WORK TO COMPLETE -
Please transcribe the data below in full. Omit any picture you find in it.

THE INPUT START

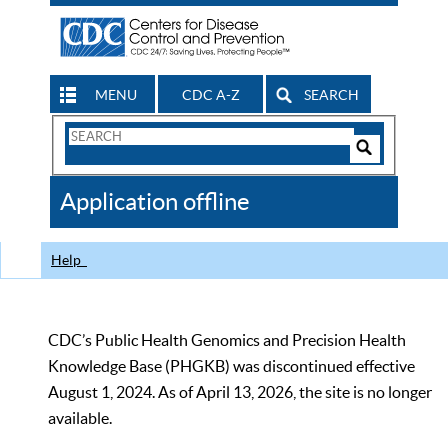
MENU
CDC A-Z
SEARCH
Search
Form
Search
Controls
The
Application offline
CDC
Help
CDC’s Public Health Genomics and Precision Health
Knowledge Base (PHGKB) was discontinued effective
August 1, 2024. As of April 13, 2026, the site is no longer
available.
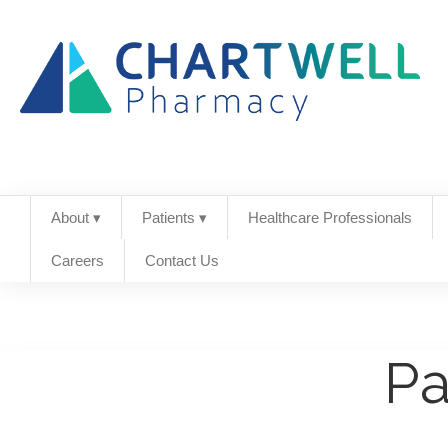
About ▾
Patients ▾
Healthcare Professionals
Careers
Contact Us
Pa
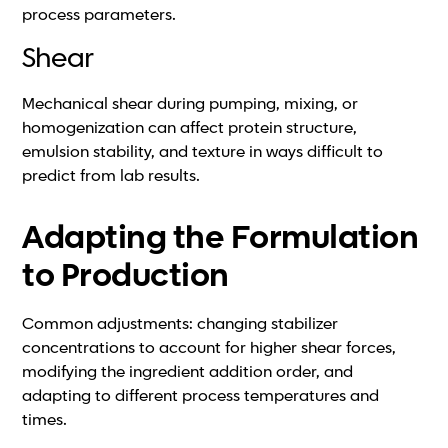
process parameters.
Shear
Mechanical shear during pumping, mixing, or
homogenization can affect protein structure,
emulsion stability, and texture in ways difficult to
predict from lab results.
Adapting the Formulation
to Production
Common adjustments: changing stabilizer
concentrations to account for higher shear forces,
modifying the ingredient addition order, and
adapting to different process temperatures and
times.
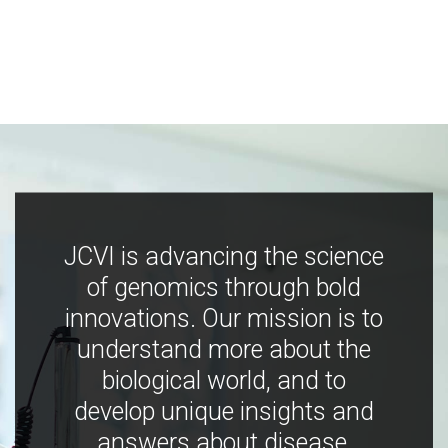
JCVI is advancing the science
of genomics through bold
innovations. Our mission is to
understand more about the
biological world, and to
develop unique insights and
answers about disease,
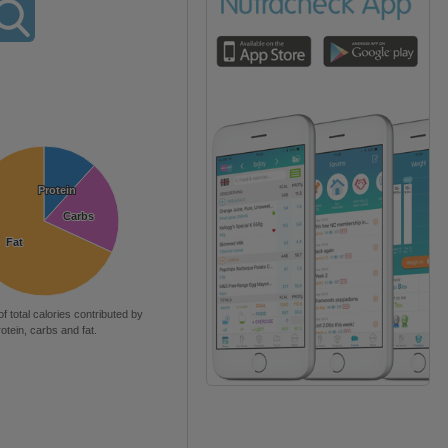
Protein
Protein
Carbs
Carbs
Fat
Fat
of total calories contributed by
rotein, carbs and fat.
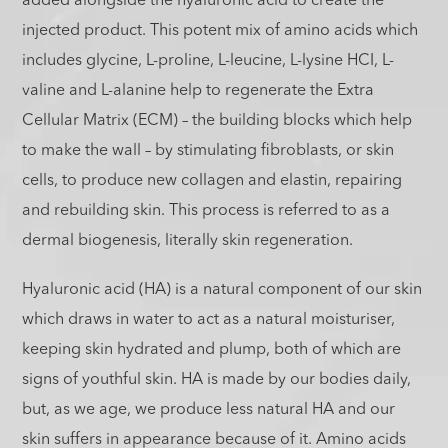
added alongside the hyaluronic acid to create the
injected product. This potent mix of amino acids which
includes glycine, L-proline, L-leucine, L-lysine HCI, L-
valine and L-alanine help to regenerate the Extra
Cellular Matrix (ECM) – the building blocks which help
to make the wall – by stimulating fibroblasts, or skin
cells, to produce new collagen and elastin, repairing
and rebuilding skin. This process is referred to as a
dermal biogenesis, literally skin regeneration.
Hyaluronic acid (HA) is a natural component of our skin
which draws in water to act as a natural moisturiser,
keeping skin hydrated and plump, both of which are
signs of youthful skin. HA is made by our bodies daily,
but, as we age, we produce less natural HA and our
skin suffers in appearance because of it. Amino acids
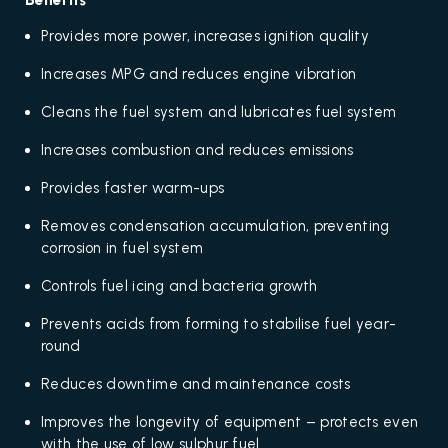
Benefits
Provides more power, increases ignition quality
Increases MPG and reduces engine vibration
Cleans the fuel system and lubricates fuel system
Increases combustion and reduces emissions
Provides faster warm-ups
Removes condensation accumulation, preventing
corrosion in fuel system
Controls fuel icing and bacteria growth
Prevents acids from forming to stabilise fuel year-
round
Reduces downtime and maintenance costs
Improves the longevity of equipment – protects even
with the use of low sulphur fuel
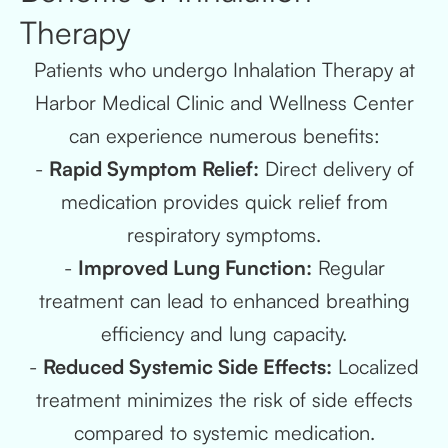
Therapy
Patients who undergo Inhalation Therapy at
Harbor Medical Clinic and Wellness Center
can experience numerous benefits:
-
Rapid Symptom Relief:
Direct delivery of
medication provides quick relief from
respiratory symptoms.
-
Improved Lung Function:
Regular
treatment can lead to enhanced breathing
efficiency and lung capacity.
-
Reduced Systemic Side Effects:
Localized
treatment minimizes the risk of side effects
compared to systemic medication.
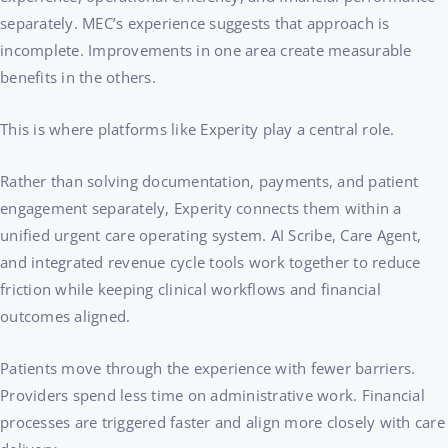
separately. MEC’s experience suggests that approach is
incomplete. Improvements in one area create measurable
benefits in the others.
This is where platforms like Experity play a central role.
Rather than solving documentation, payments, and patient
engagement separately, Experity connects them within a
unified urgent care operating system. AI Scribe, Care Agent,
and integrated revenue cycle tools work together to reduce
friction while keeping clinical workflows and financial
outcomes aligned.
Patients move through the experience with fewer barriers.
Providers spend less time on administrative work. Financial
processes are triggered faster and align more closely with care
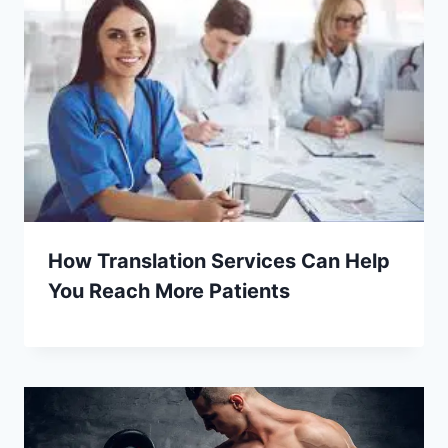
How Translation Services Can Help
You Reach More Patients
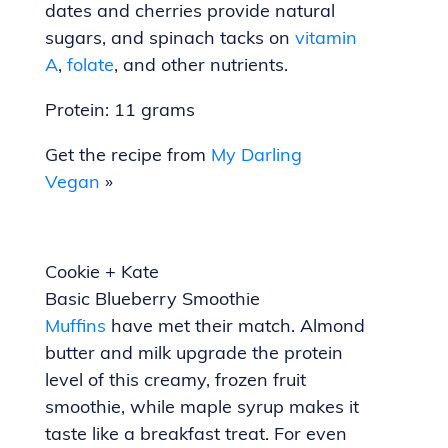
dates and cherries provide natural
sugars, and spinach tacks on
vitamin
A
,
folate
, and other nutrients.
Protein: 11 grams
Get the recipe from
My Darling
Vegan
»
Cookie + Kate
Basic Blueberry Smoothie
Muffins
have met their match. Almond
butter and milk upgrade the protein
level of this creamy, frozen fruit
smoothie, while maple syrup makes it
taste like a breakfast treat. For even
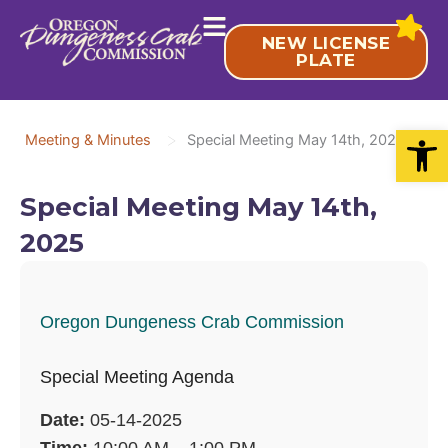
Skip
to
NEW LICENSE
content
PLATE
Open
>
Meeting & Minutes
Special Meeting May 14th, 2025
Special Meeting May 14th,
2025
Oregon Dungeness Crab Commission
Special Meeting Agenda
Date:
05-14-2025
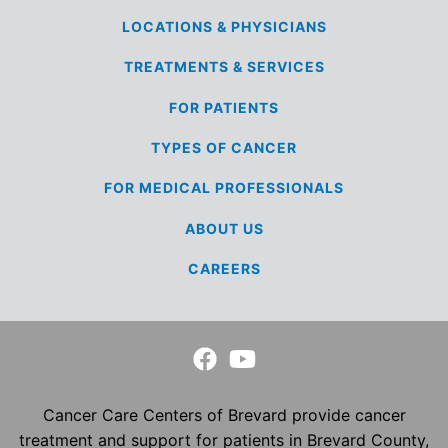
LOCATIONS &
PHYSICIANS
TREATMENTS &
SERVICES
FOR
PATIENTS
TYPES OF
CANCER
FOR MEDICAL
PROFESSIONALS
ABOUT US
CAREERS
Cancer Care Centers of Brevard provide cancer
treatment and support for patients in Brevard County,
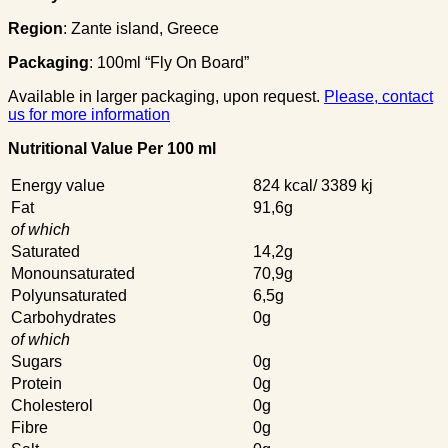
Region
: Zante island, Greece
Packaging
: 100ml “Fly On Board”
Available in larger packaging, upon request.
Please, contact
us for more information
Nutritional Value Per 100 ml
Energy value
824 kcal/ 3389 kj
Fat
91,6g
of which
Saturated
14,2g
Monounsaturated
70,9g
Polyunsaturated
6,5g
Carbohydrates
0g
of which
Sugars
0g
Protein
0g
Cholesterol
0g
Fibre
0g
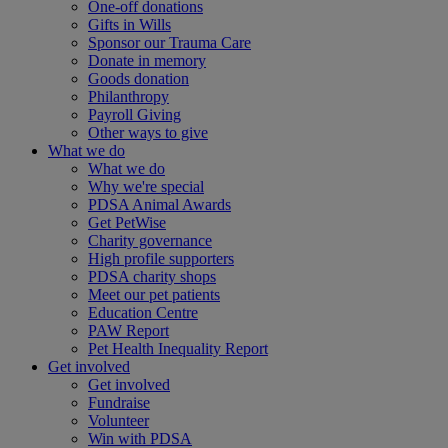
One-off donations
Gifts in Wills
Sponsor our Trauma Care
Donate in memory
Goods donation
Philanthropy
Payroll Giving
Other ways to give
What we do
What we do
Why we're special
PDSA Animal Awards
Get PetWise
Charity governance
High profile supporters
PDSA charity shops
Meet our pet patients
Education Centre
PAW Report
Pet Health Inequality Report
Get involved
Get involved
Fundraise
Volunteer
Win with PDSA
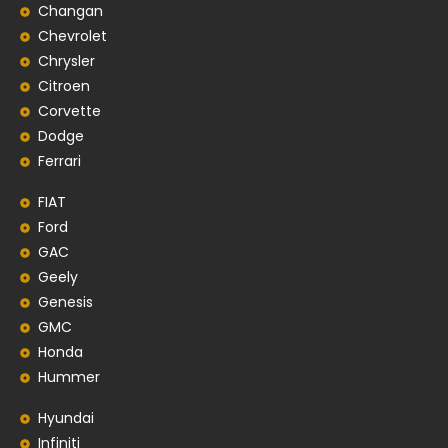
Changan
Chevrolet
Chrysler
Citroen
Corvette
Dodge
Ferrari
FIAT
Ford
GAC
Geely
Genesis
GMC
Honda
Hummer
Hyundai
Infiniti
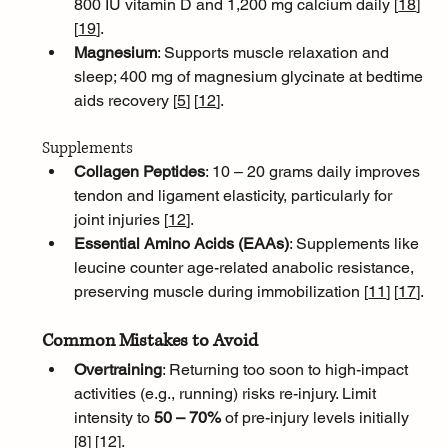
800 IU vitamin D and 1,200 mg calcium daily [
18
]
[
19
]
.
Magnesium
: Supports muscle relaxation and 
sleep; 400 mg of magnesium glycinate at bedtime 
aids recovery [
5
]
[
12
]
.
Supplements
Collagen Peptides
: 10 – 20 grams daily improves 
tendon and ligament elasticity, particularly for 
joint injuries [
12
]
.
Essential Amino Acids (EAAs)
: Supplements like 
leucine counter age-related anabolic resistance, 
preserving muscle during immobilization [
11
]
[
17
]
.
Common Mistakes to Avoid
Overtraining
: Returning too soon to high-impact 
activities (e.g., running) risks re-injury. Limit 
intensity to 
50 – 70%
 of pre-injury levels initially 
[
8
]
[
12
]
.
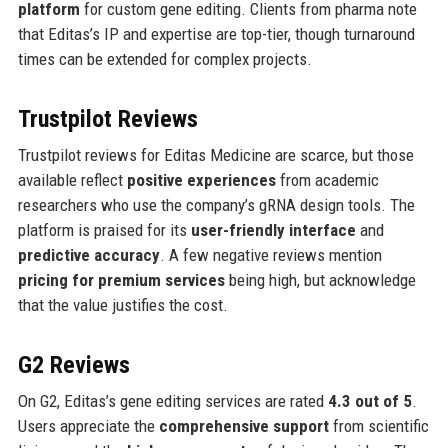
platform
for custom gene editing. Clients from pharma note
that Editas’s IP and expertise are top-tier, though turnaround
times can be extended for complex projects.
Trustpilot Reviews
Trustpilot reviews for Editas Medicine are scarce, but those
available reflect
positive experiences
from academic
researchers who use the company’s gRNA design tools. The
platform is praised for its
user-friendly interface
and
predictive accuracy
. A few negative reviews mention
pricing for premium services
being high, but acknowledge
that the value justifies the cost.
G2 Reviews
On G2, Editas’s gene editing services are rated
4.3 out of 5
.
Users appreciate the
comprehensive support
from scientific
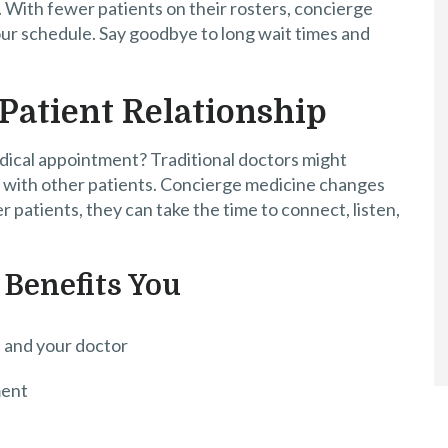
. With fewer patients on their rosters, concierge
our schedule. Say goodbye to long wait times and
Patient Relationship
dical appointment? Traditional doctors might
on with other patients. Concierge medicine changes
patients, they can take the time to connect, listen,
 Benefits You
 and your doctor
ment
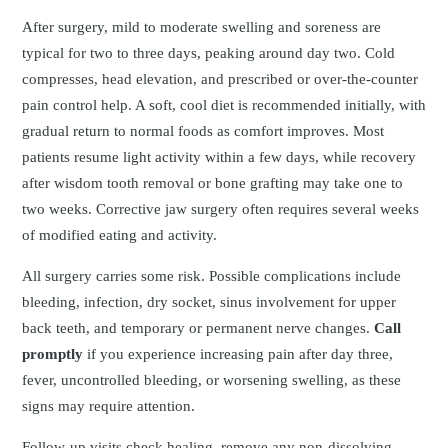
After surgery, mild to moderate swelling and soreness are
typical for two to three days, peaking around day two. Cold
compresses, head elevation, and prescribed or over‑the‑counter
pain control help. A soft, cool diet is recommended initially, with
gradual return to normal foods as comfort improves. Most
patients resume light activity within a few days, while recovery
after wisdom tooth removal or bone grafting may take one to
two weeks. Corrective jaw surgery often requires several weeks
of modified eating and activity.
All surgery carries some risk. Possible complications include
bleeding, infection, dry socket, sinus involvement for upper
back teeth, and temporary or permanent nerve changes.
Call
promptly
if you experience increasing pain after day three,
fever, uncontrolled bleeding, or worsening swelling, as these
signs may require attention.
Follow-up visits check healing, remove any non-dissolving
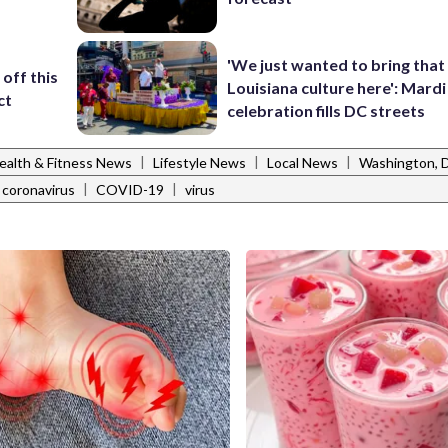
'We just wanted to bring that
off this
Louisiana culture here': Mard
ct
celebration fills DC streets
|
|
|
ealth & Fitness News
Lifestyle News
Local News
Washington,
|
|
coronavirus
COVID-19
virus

THE INPUT END

ANSWER FOR THE TASK -
MENU
CDC A-Z
SEARCH
Search
Form
Search
Controls
The
Application offline
CDC
Help
CDC’s Public Health Genomics and Precision Health
Knowledge Base (PHGKB) was discontinued effective
August 1, 2024. As of April 13, 2026, the site is no longer
available.
About ▾
Patients ▾
Healthcare Professionals
Careers
Contact Us
Pa
process parameters.
Shear
Mechanical shear during pumping, mixing, or
homogenization can affect protein structure,
emulsion stability, and texture in ways difficult to
predict from lab results.
Adapting the Formulation
to Production
Common adjustments: changing stabilizer
concentrations to account for higher shear forces,
modifying the ingredient addition order, and
adapting to different process temperatures and
times.
JCVI is advancing the science
of genomics through bold
innovations. Our mission is to
understand more about the
biological world, and to
develop unique insights and
answers about disease,
Protein
Protein
Carbs
Carbs
Fat
Fat
of total calories contributed by
rotein, carbs and fat.
added alongside the hyaluronic acid to create the
injected product. This potent mix of amino acids which
includes glycine, L-proline, L-leucine, L-lysine HCI, L-
valine and L-alanine help to regenerate the Extra
Cellular Matrix (ECM) – the building blocks which help
to make the wall – by stimulating fibroblasts, or skin
cells, to produce new collagen and elastin, repairing
and rebuilding skin. This process is referred to as a
dermal biogenesis, literally skin regeneration.
Hyaluronic acid (HA) is a natural component of our skin
which draws in water to act as a natural moisturiser,
keeping skin hydrated and plump, both of which are
signs of youthful skin. HA is made by our bodies daily,
but, as we age, we produce less natural HA and our
skin suffers in appearance because of it. Amino acids
Benefits
Provides more power, increases ignition quality
Increases MPG and reduces engine vibration
Cleans the fuel system and lubricates fuel system
Increases combustion and reduces emissions
Provides faster warm-ups
Removes condensation accumulation, preventing
corrosion in fuel system
Controls fuel icing and bacteria growth
Prevents acids from forming to stabilise fuel year-
round
Reduces downtime and maintenance costs
Improves the longevity of equipment – protects even
with the use of low sulphur fuel
Therapy
Patients who undergo Inhalation Therapy at
Harbor Medical Clinic and Wellness Center
can experience numerous benefits:
-
Rapid Symptom Relief:
Direct delivery of
medication provides quick relief from
respiratory symptoms.
-
Improved Lung Function:
Regular
treatment can lead to enhanced breathing
efficiency and lung capacity.
-
Reduced Systemic Side Effects:
Localized
treatment minimizes the risk of side effects
compared to systemic medication.
separately. MEC’s experience suggests that approach is
incomplete. Improvements in one area create measurable
benefits in the others.
This is where platforms like Experity play a central role.
Rather than solving documentation, payments, and patient
engagement separately, Experity connects them within a
unified urgent care operating system. AI Scribe, Care Agent,
and integrated revenue cycle tools work together to reduce
friction while keeping clinical workflows and financial
outcomes aligned.
Patients move through the experience with fewer barriers.
Providers spend less time on administrative work. Financial
processes are triggered faster and align more closely with care
How Translation Services Can Help
You Reach More Patients
dates and cherries provide natural
sugars, and spinach tacks on
vitamin
A
,
folate
, and other nutrients.
Protein: 11 grams
Get the recipe from
My Darling
Vegan
»
Cookie + Kate
Basic Blueberry Smoothie
Muffins
have met their match. Almond
butter and milk upgrade the protein
level of this creamy, frozen fruit
smoothie, while maple syrup makes it
taste like a breakfast treat. For even
Skip
to
NEW LICENSE
content
PLATE
Open
>
Meeting & Minutes
Special Meeting May 14th, 2025
Special Meeting May 14th,
2025
Oregon Dungeness Crab Commission
Special Meeting Agenda
Date:
05-14-2025
LOCATIONS &
PHYSICIANS
TREATMENTS &
SERVICES
FOR
PATIENTS
TYPES OF
CANCER
FOR MEDICAL
PROFESSIONALS
ABOUT US
CAREERS
Cancer Care Centers of Brevard provide cancer
treatment and support for patients in Brevard County,
Region
: Zante island, Greece
Packaging
: 100ml “Fly On Board”
Available in larger packaging, upon request.
Please, contact
us for more information
Nutritional Value Per 100 ml
Energy value
824 kcal/ 3389 kj
Fat
91,6g
of which
Saturated
14,2g
Monounsaturated
70,9g
Polyunsaturated
6,5g
Carbohydrates
0g
of which
Sugars
0g
Protein
0g
Cholesterol
0g
Fibre
0g
One-off donations
Gifts in Wills
Sponsor our Trauma Care
Donate in memory
Goods donation
Philanthropy
Payroll Giving
Other ways to give
What we do
What we do
Why we're special
PDSA Animal Awards
Get PetWise
Charity governance
High profile supporters
PDSA charity shops
Meet our pet patients
Education Centre
PAW Report
Pet Health Inequality Report
Get involved
Get involved
Fundraise
Volunteer
Win with PDSA
Changan
Chevrolet
Chrysler
Citroen
Corvette
Dodge
Ferrari
FIAT
Ford
GAC
Geely
Genesis
GMC
Honda
Hummer
Hyundai
Infiniti
800 IU vitamin D and 1,200 mg calcium daily [
18
]
[
19
]
.
Magnesium
: Supports muscle relaxation and 
sleep; 400 mg of magnesium glycinate at bedtime 
aids recovery [
5
]
[
12
]
.
Supplements
Collagen Peptides
: 10 – 20 grams daily improves 
tendon and ligament elasticity, particularly for 
joint injuries [
12
]
.
Essential Amino Acids (EAAs)
: Supplements like 
leucine counter age-related anabolic resistance, 
preserving muscle during immobilization [
11
]
[
17
]
.
Common Mistakes to Avoid
Overtraining
: Returning too soon to high-impact 
activities (e.g., running) risks re-injury. Limit 
intensity to 
50 – 70%
 of pre-injury levels initially 
[
8
]
[
12
]
.
platform
for custom gene editing. Clients from pharma note
that Editas’s IP and expertise are top-tier, though turnaround
times can be extended for complex projects.
Trustpilot Reviews
Trustpilot reviews for Editas Medicine are scarce, but those
available reflect
positive experiences
from academic
researchers who use the company’s gRNA design tools. The
platform is praised for its
user-friendly interface
and
predictive accuracy
. A few negative reviews mention
pricing for premium services
being high, but acknowledge
that the value justifies the cost.
G2 Reviews
On G2, Editas’s gene editing services are rated
4.3 out of 5
.
Users appreciate the
comprehensive support
from scientific
. With fewer patients on their rosters, concierge
our schedule. Say goodbye to long wait times and
Patient Relationship
dical appointment? Traditional doctors might
on with other patients. Concierge medicine changes
patients, they can take the time to connect, listen,
 Benefits You
 and your doctor
ment
After surgery, mild to moderate swelling and soreness are
typical for two to three days, peaking around day two. Cold
compresses, head elevation, and prescribed or over‑the‑counter
pain control help. A soft, cool diet is recommended initially, with
gradual return to normal foods as comfort improves. Most
patients resume light activity within a few days, while recovery
after wisdom tooth removal or bone grafting may take one to
two weeks. Corrective jaw surgery often requires several weeks
of modified eating and activity.
All surgery carries some risk. Possible complications include
bleeding, infection, dry socket, sinus involvement for upper
back teeth, and temporary or permanent nerve changes.
Call
promptly
if you experience increasing pain after day three,
fever, uncontrolled bleeding, or worsening swelling, as these
signs may require attention.
Follow-up visits check healing, remove any non-dissolving
'We just wanted to bring that
off this
Louisiana culture here': Mard
ct
celebration fills DC streets
|
|
|
ealth & Fitness News
Lifestyle News
Local News
Washington,
|
|
coronavirus
COVID-19
virus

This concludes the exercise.